[Start of section]
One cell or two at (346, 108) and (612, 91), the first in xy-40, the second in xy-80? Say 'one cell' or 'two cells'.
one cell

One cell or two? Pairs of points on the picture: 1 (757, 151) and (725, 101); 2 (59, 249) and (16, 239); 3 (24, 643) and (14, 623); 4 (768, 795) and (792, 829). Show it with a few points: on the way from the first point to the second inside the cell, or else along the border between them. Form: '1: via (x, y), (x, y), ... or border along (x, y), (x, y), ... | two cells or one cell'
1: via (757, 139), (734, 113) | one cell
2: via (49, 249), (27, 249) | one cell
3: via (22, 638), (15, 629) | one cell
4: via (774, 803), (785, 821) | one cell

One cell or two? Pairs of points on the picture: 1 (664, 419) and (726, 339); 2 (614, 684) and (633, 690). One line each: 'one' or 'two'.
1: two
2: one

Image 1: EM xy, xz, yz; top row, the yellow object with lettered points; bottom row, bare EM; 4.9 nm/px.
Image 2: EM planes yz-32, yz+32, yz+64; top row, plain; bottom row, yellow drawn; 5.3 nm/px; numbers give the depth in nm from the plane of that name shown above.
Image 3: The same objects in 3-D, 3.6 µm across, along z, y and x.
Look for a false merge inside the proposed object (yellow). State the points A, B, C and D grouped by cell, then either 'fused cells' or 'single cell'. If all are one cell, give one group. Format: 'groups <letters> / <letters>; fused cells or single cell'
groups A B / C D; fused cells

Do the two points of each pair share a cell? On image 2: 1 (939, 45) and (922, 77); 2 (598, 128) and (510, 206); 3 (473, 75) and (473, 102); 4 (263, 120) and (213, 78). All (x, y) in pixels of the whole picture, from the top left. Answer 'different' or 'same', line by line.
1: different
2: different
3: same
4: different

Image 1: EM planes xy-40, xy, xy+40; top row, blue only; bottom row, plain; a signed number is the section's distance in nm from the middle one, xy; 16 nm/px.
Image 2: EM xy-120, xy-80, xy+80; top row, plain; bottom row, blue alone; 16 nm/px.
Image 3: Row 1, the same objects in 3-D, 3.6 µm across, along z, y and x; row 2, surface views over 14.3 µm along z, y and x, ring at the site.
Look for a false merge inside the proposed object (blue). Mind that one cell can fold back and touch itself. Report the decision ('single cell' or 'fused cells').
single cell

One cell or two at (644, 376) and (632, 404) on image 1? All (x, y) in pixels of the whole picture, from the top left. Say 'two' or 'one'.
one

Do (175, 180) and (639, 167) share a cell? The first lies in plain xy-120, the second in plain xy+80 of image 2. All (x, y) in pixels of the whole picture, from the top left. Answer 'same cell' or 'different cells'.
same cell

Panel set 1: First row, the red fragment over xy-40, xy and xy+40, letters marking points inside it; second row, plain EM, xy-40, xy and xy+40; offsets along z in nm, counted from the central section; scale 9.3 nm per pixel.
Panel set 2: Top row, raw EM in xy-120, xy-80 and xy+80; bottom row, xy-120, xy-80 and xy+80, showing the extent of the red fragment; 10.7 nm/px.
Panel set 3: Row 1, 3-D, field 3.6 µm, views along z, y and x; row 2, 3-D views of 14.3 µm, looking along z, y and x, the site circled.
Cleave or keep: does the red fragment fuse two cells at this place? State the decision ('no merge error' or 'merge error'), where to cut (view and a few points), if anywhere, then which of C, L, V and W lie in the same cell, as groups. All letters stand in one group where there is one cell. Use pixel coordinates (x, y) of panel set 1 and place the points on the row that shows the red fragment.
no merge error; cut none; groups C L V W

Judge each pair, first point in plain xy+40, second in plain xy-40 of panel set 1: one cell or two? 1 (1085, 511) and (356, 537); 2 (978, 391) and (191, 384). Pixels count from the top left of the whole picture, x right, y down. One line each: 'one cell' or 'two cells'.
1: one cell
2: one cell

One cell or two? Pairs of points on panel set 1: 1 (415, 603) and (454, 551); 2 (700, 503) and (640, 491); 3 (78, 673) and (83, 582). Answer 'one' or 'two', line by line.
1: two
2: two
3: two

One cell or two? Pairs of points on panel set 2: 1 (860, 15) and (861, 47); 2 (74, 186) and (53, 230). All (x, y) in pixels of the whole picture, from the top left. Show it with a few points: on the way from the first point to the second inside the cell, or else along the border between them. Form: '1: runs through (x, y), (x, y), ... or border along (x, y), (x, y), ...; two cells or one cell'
[End of section]
Only the lines above from the one with "Look for a false merge inside the proposed object (yellow)." through the one with "Image 1: EM planes" should be duplicated, character for character.

Look for a false merge inside the proposed object (yellow). State the points A, B, C and D grouped by cell, then either 'fused cells' or 'single cell'. If all are one cell, give one group. Format: 'groups <letters> / <letters>; fused cells or single cell'
groups A B / C D; fused cells

Do the two points of each pair share a cell? On image 2: 1 (939, 45) and (922, 77); 2 (598, 128) and (510, 206); 3 (473, 75) and (473, 102); 4 (263, 120) and (213, 78). All (x, y) in pixels of the whole picture, from the top left. Answer 'different' or 'same', line by line.
1: different
2: different
3: same
4: different

Image 1: EM planes xy-40, xy, xy+40; top row, blue only; bottom row, plain; a signed number is the section's distance in nm from the middle one, xy; 16 nm/px.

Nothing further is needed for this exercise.